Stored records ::
****

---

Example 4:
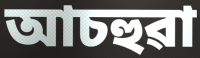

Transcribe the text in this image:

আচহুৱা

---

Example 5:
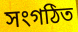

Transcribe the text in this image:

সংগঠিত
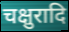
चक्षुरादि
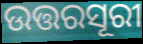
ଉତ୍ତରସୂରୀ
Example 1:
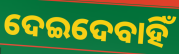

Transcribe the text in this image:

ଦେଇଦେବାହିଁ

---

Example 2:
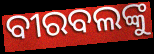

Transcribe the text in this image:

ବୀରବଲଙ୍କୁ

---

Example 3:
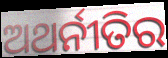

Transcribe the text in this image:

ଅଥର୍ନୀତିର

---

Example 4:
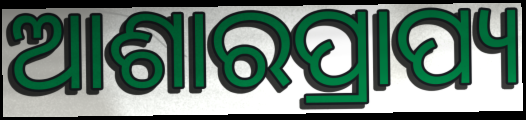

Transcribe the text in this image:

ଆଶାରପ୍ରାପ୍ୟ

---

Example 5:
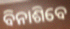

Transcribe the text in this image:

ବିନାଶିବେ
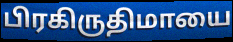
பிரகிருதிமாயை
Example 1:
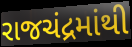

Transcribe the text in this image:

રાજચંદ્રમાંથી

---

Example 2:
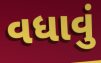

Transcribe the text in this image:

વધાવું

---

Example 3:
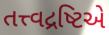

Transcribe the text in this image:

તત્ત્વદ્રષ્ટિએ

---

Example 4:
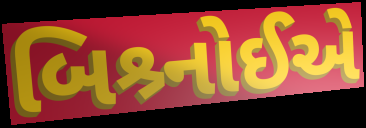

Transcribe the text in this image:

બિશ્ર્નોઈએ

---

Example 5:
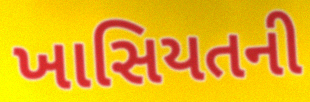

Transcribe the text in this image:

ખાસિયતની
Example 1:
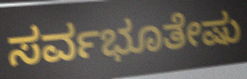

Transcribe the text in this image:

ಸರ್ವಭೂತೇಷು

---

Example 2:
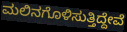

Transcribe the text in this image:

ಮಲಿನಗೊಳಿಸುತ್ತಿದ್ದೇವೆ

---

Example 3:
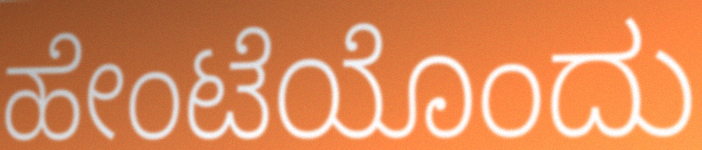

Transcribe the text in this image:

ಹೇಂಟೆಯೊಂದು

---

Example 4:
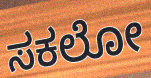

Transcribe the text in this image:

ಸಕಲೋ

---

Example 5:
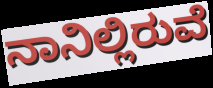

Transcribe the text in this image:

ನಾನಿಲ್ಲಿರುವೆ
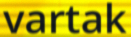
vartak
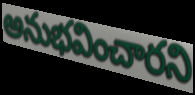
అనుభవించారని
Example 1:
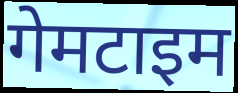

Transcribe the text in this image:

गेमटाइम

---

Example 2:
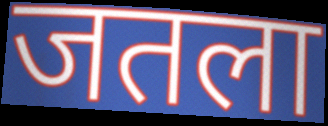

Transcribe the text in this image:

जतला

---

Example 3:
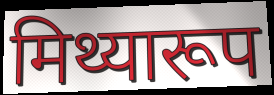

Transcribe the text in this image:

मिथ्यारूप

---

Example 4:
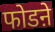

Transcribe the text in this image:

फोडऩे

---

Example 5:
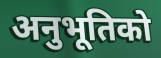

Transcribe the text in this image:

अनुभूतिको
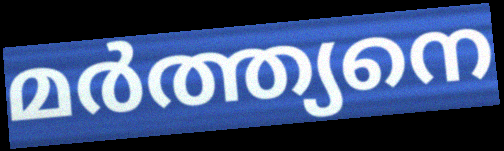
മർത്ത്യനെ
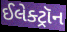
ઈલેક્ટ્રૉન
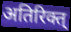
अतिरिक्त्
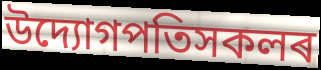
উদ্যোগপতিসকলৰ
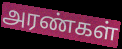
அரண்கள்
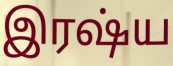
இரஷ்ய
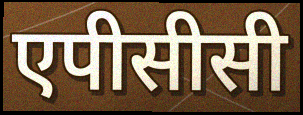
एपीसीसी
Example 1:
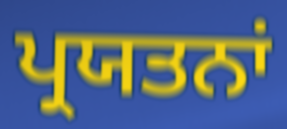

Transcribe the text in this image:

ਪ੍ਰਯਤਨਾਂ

****

DESCRIPTION OF THE TASK :: Copy out every line of the records above word for word, dropping the pictures.

RESULT BELOW ::
---

Example 4:

Transcribe the text in this image:

আচহুৱা

---

Example 5:

Transcribe the text in this image:

সংগঠিত
चक्षुरादि
ଉତ୍ତରସୂରୀ
Example 1:

Transcribe the text in this image:

ଦେଇଦେବାହିଁ

---

Example 2:

Transcribe the text in this image:

ବୀରବଲଙ୍କୁ

---

Example 3:

Transcribe the text in this image:

ଅଥର୍ନୀତିର

---

Example 4:

Transcribe the text in this image:

ଆଶାରପ୍ରାପ୍ୟ

---

Example 5:

Transcribe the text in this image:

ବିନାଶିବେ
பிரகிருதிமாயை
Example 1:

Transcribe the text in this image:

રાજચંદ્રમાંથી

---

Example 2:

Transcribe the text in this image:

વધાવું

---

Example 3:

Transcribe the text in this image:

તત્ત્વદ્રષ્ટિએ

---

Example 4:

Transcribe the text in this image:

બિશ્ર્નોઈએ

---

Example 5:

Transcribe the text in this image:

ખાસિયતની
Example 1:

Transcribe the text in this image:

ಸರ್ವಭೂತೇಷು

---

Example 2:

Transcribe the text in this image:

ಮಲಿನಗೊಳಿಸುತ್ತಿದ್ದೇವೆ

---

Example 3:

Transcribe the text in this image:

ಹೇಂಟೆಯೊಂದು

---

Example 4:

Transcribe the text in this image:

ಸಕಲೋ

---

Example 5:

Transcribe the text in this image:

ನಾನಿಲ್ಲಿರುವೆ
vartak
అనుభవించారని
Example 1:

Transcribe the text in this image:

गेमटाइम

---

Example 2:

Transcribe the text in this image:

जतला

---

Example 3:

Transcribe the text in this image:

मिथ्यारूप

---

Example 4:

Transcribe the text in this image:

फोडऩे

---

Example 5:

Transcribe the text in this image:

अनुभूतिको
മർത്ത്യനെ
ઈલેક્ટ્રૉન
अतिरिक्त्
উদ্যোগপতিসকলৰ
அரண்கள்
இரஷ்ய
एपीसीसी
Example 1:

Transcribe the text in this image:

ਪ੍ਰਯਤਨਾਂ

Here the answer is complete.